What haunts us, and rightfully so, is the wonderment of how we got to this place of undisputed tragedy. Some of us are quick to blame Bill O’Reilly’s rant against Tiller. Some of us would prefer to blame Tiller’s choice of profession. Though condemning Roeder’s action as ‘cowardly’, Operation Rescue’s Terry Randal continued to fuel the public furor by referring to Dr. Tiller as a “mass murder with blood on his hands.” The crazed religious fervor that fueled Roeder’s violence is certainly fair game for blame. Surely too at some point we will wonder at the prevalence of guns in our community that can transform a rage into a killing field.

It seems to me no coincidence that the issues that incite our culture wars are related to our gender, reproduction, and sexuality. Gay marriage and abortion almost single handedly gave us eight years of President George W. Now President Obama’s invitation to speak at Notre Dame’s commencement was questioned by former Archbishop Raymond Burke (long gone from St. Louis but still in the spot light!) because of Obama’s ambivalent stance on abortion. And though Obama’s words about ending pregnancy have been notoriously ‘nuanced’, federal funds for sex education have been earmarked for programs that advocate abstinence in lieu of teaching about pregnancy prevention.
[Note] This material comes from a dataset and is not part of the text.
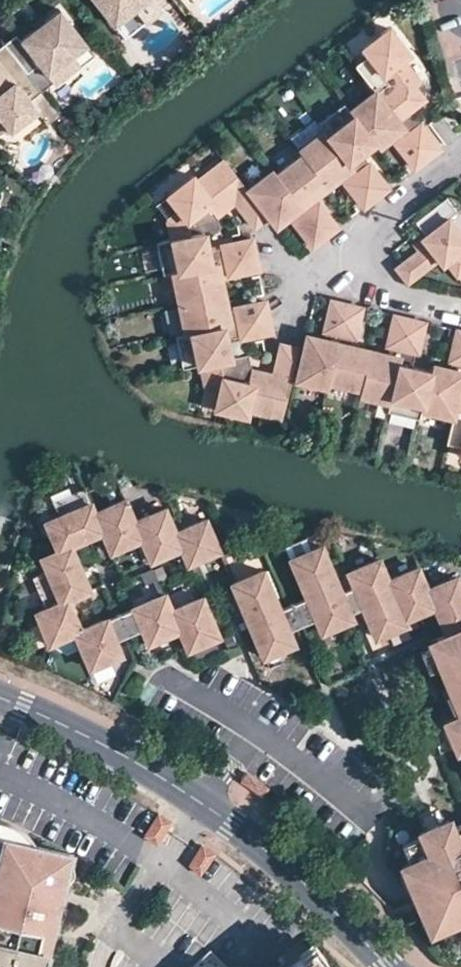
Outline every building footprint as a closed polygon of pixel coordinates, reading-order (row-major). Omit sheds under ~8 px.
[(115,23),(129,12),(141,14),(157,1),(157,0),(97,0),(115,23)] [(89,46),(59,8),(44,20),(36,26),(20,38),(16,33),(4,43),(29,74),(43,93),(55,83),(58,87),(73,75),(65,64),(89,46)] [(44,20),(41,15),(32,21),(36,26),(44,20)] [(406,68),(399,59),(402,57),(409,52),(388,26),(361,46),(367,53),(354,63),(374,88),(408,133),(421,123),(409,109),(424,97),(413,83),(419,79),(408,66),(406,68)] [(4,43),(0,46),(0,131),(12,133),(39,112),(31,102),(43,93),(29,74),(4,43)] [(97,56),(89,46),(65,64),(73,75),(97,56)] [(408,66),(402,57),(399,59),(406,68),(408,66)] [(408,133),(374,88),(349,108),(373,140),(388,128),(393,134),(398,140),(396,142),(410,160),(415,166),(427,156),(408,133)] [(347,106),(343,101),(317,121),(322,126),(347,106)] [(349,108),(347,106),(322,126),(323,128),(376,196),(388,187),(383,180),(369,162),(368,164),(358,152),(373,140),(349,108)] [(439,147),(421,123),(408,133),(427,156),(439,147)] [(376,196),(323,128),(298,148),(301,152),(322,179),(337,168),(342,174),(347,180),(345,181),(359,199),(363,205),(376,196)] [(393,134),(388,128),(373,140),(378,146),(393,134)] [(322,179),(301,152),(276,172),(325,236),(337,226),(332,220),(318,202),(316,203),(312,197),(307,191),(322,179)] [(246,187),(223,157),(196,178),(192,173),(166,193),(179,210),(167,220),(171,238),(204,231),(208,230),(205,218),(214,212),(216,215),(235,200),(242,210),(254,226),(268,215),(246,187)] [(276,172),(272,167),(246,187),(268,215),(271,219),(286,207),(291,213),(296,219),(294,221),(308,239),(313,245),(325,236),(276,172)] [(342,174),(337,168),(322,179),(327,185),(342,174)] [(327,185),(322,179),(307,191),(312,197),(327,185)] [(447,215),(456,209),(444,194),(413,219),(423,232),(420,235),(425,242),(417,249),(394,265),(406,280),(436,256),(440,262),(444,259),(455,273),(460,268),(460,249),(459,247),(460,245),(460,233),(447,215)] [(291,213),(286,207),(271,219),(276,225),(291,213)] [(219,228),(216,215),(214,212),(205,218),(208,230),(219,228)] [(171,238),(162,240),(168,271),(171,270),(255,253),(252,238),(233,242),(222,244),(222,246),(207,249),(204,231),(171,238)] [(425,242),(420,235),(411,242),(417,249),(425,242)] [(168,271),(162,240),(155,241),(162,272),(168,271)] [(255,253),(171,270),(177,302),(217,294),(213,275),(220,274),(228,272),(228,274),(251,270),(258,268),(255,253)] [(224,292),(220,274),(213,275),(217,294),(224,292)] [(228,310),(224,292),(217,294),(220,312),(228,310)] [(220,312),(217,294),(177,302),(184,333),(268,315),(265,300),(257,302),(235,307),(235,309),(228,310),(220,312)] [(328,380),(347,303),(331,299),(329,307),(325,329),(327,330),(325,337),(323,345),(304,340),(303,348),(295,379),(327,386),(328,380)] [(367,355),(349,351),(350,344),(352,336),(355,337),(360,314),(362,306),(347,303),(328,380),(360,388),(367,355)] [(386,359),(367,355),(360,388),(358,394),(390,401),(409,318),(394,314),(393,322),(387,344),(389,345),(388,352),(386,359)] [(184,333),(181,333),(188,365),(199,363),(230,356),(226,338),(241,335),(241,337),(254,334),(271,331),(268,315),(184,333)] [(430,370),(412,366),(415,351),(417,351),(423,329),(424,321),(409,318),(390,401),(389,403),(421,411),(421,408),(430,370)] [(457,329),(455,337),(450,359),(452,360),(450,367),(449,374),(430,370),(421,408),(452,416),(460,380),(460,330),(457,329)] [(188,365),(181,333),(175,335),(181,366),(188,365)] [(325,337),(306,333),(304,340),(323,345),(325,337)] [(291,377),(298,347),(281,343),(277,360),(274,373),(251,368),(250,372),(239,369),(236,355),(230,356),(199,363),(204,384),(219,388),(214,408),(246,416),(248,410),(281,418),(291,377)] [(369,348),(350,344),(349,351),(367,355),(369,348)] [(388,352),(369,348),(367,355),(386,359),(388,352)] [(251,368),(248,353),(236,355),(239,369),(250,372),(251,368)] [(450,367),(432,363),(430,370),(449,374),(450,367)] [(452,416),(446,442),(460,445),(460,380),(452,416)] [(421,411),(389,403),(388,410),(419,417),(421,411)] [(89,589),(70,543),(101,530),(110,550),(140,537),(150,559),(181,546),(187,562),(218,549),(205,518),(175,531),(164,507),(134,520),(125,498),(94,511),(84,487),(53,500),(59,514),(45,520),(57,549),(41,556),(47,570),(33,576),(46,606),(36,610),(48,642),(74,631),(90,666),(121,653),(115,639),(106,618),(80,628),(67,598),(89,589)] [(349,611),(340,589),(321,544),(290,557),(306,596),(315,616),(321,631),(352,618),(349,611)] [(455,574),(426,587),(417,565),(387,577),(378,556),(347,569),(353,583),(362,605),(375,635),(406,622),(404,617),(434,604),(445,632),(436,636),(438,641),(446,661),(455,682),(460,696),(460,587),(455,574)] [(279,608),(263,569),(232,582),(263,655),(294,642),(288,628),(279,608)] [(362,605),(353,583),(340,589),(349,611),(362,605)] [(202,596),(171,609),(165,592),(164,592),(132,606),(142,627),(148,642),(179,629),(188,648),(219,635),(202,596)] [(315,616),(306,596),(279,608),(288,628),(315,616)] [(142,627),(132,606),(106,618),(115,639),(142,627)] [(446,661),(438,641),(418,649),(427,669),(446,661)] [(455,682),(440,688),(451,714),(460,710),(460,696),(455,682)] [(451,714),(442,718),(444,723),(453,745),(455,750),(458,749),(460,747),(460,710),(451,714)] [(453,745),(444,723),(430,729),(439,751),(453,745)] [(444,819),(437,804),(417,813),(424,828),(444,819)] [(161,816),(146,838),(159,846),(173,825),(161,816)] [(458,839),(452,825),(449,817),(444,819),(424,828),(419,830),(421,834),(429,853),(431,859),(436,857),(456,848),(460,846),(458,839)] [(69,852),(38,844),(29,834),(15,824),(0,819),(0,837),(2,837),(0,847),(0,966),(42,966),(69,852)] [(452,825),(458,839),(460,838),(460,821),(452,825)] [(429,853),(421,834),(402,842),(410,861),(429,853)] [(458,839),(460,846),(456,848),(436,857),(431,859),(429,853),(410,861),(401,865),(417,901),(426,897),(437,923),(460,913),(460,838),(458,839)] [(205,847),(191,866),(201,876),(217,856),(205,847)] [(53,960),(55,958),(56,954),(57,949),(56,946),(62,921),(64,918),(66,914),(66,909),(65,907),(71,882),(73,879),(75,875),(75,870),(74,868),(76,854),(69,852),(42,966),(51,966),(53,960)] [(325,955),(314,940),(299,951),(303,956),(310,966),(320,959),(325,955)] [(320,959),(310,966),(303,956),(289,966),(327,966),(320,959)]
Unplanned pregnancies make up fully half of all pregnancies. In 2001, 6.4 million children were conceived in the United States, but only half were intentional. Although only 3 million babies were planned, 4 million babies were born. Of the 2 million pregnancies that ended before childbirth, half were planned (abortion) and half spontaneous (miscarriage). Playing the numbers game, one could focus on the astounding number of abortions, the tragic number of miscarriages, or the truly depressing reality that fully 25% of the children born today are ‘accidents’. (Statistics) Although I adore babies and cherish life, I know the stress that even a long awaited baby can add to a stable home. An unexpected child in a family already struggling can be disastrous.

Abortions are the painful choice to end a pregnancy that has gone terribly wrong, physically and/or emotionally. The best way to prevent abortions is to prevent pregnancy. Although masturbation and same-gender sex are baby-free sexual expressions and abstinence is always an option, reasonable people know that sex between young men and young women happens, ready or not. And to be ready, young people need to have access to knowledge and tools. If Roeder’s goal was to reduce abortions, he would have been more effective by handing out condoms.
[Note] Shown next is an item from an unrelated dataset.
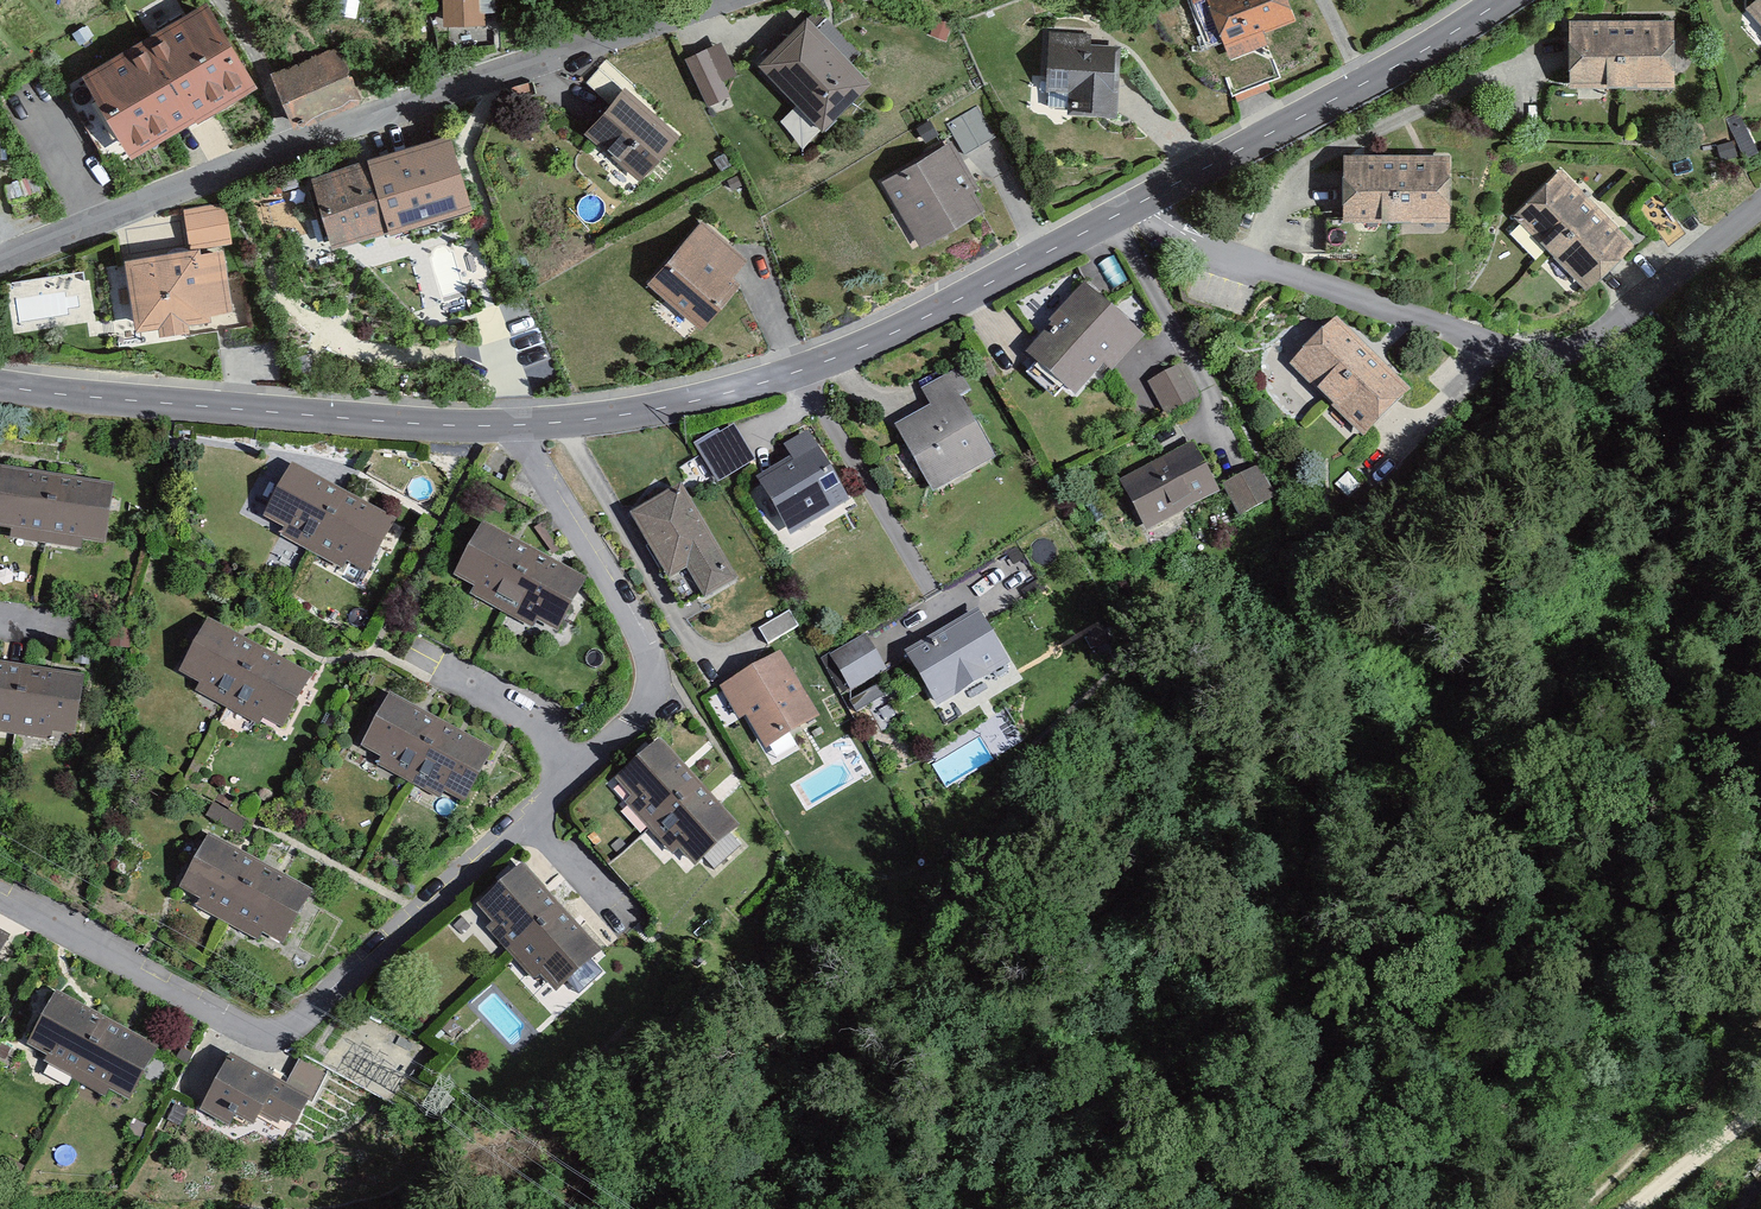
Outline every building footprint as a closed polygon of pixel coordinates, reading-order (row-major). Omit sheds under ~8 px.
[(446,33),(489,30),(488,18),(500,17),(499,0),(444,0),(446,33)] [(1231,56),(1265,43),(1261,32),(1296,18),(1289,0),(1209,0),(1231,56)] [(1750,7),(1760,20),(1760,0),(1758,0),(1750,7)] [(204,6),(82,80),(132,161),(196,122),(198,125),(256,91),(204,6)] [(878,88),(812,22),(762,71),(828,138),(878,88)] [(1673,25),(1577,23),(1575,86),(1671,88),(1673,25)] [(1098,36),(1055,33),(1052,98),(1074,99),(1073,120),(1122,123),(1126,49),(1097,47),(1098,36)] [(709,50),(687,61),(711,111),(733,101),(709,50)] [(341,53),(283,75),(301,122),(359,100),(341,53)] [(681,140),(626,93),(590,135),(645,182),(681,140)] [(949,126),(970,162),(1000,144),(979,108),(949,126)] [(458,143),(377,167),(398,236),(399,242),(480,218),(458,143)] [(989,204),(954,146),(890,184),(925,242),(989,204)] [(1449,160),(1350,157),(1348,216),(1447,219),(1449,160)] [(377,167),(320,184),(341,253),(398,236),(377,167)] [(1631,242),(1563,174),(1521,216),(1588,284),(1631,242)] [(226,204),(184,210),(189,250),(231,245),(226,204)] [(739,257),(705,226),(655,282),(700,323),(734,285),(723,275),(739,257)] [(200,252),(124,264),(136,334),(158,331),(159,340),(190,335),(188,328),(211,324),(210,319),(233,315),(223,252),(201,256),(200,252)] [(84,271),(10,282),(15,313),(89,302),(84,271)] [(1142,338),(1083,292),(1035,355),(1078,389),(1102,358),(1117,370),(1142,338)] [(1431,414),(1349,327),(1299,373),(1370,449),(1431,414)] [(1198,400),(1182,371),(1154,386),(1170,416),(1198,400)] [(961,374),(929,391),(938,408),(903,426),(938,491),(995,460),(961,398),(971,392),(961,374)] [(739,423),(698,437),(713,480),(754,466),(739,423)] [(797,461),(764,480),(795,532),(848,501),(809,436),(790,448),(797,461)] [(1217,493),(1192,449),(1128,485),(1152,529),(1217,493)] [(394,522),(296,469),(271,515),(289,526),(284,536),(339,566),(345,555),(369,569),(394,522)] [(4,472),(0,499),(0,525),(17,527),(16,537),(80,546),(81,537),(106,540),(113,488),(4,472)] [(1273,496),(1262,473),(1231,489),(1243,512),(1273,496)] [(682,490),(638,516),(673,578),(692,567),(707,594),(733,580),(682,490)] [(585,580),(487,529),(462,577),(480,586),(474,597),(535,629),(541,618),(560,627),(585,580)] [(980,614),(913,654),(943,703),(1009,663),(980,614)] [(794,616),(766,631),(772,644),(801,629),(794,616)] [(310,682),(211,625),(184,671),(204,682),(199,691),(256,725),(262,715),(283,728),(310,682)] [(867,642),(838,658),(856,689),(884,672),(867,642)] [(816,718),(782,656),(726,687),(742,715),(751,711),(769,743),(816,718)] [(0,666),(0,732),(47,738),(49,724),(74,728),(81,677),(0,666)] [(489,755),(393,701),(368,746),(385,756),(380,764),(441,799),(445,790),(463,800),(489,755)] [(736,825),(662,746),(625,781),(640,797),(631,805),(676,853),(682,848),(696,862),(736,825)] [(310,897),(211,844),(187,888),(207,899),(202,908),(257,937),(261,930),(285,943),(310,897)] [(600,951),(524,868),(482,907),(558,990),(600,951)] [(153,1051),(60,998),(36,1042),(128,1094),(153,1051)] [(290,1091),(237,1060),(206,1112),(226,1124),(233,1112),(254,1125),(263,1111),(292,1129),(325,1075),(306,1064),(290,1091)]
My own teenage children have learned about sex both in our home, on our television, at our church and in their public school. Imagine my surprise to discover that at our local public school, both of my children had been learned that condoms do not protect against STD’s! It turns out that a religious organization (Thrive) is contracted to provide sex education, or mis-education as the case may be. I can only hope the presentation was more nuanced than my children’s report, but given that both kids heard the same thing (at different times) I am suspicious. Luckily we watch “Boston Legal” as a family and have discussed the benefits of condoms and the liabilities of abstinence only education. My prayer is that when my children choose to be sexually active, they will be ready. One million unwanted babies born each year is more than enough already.

While it is too late to save either George Tiller or Scott Roeder, it is not too late to begin to practice common sense in our classrooms and in our churches. Only God knows when and how life begins and when we come into a space dedicated to the experience of God, we ought leave our weapons of judgment at the door and open our eyes and ears. When we enter sacred space armed with preconceptions, we cannot hear the still small voice that beckons. In a place that is sacred, we need to practice compassion for those whose perspectives differ from our own. Ghandi’s modest proposal for peace still stands, “let the Christians of the world quit killing each other”.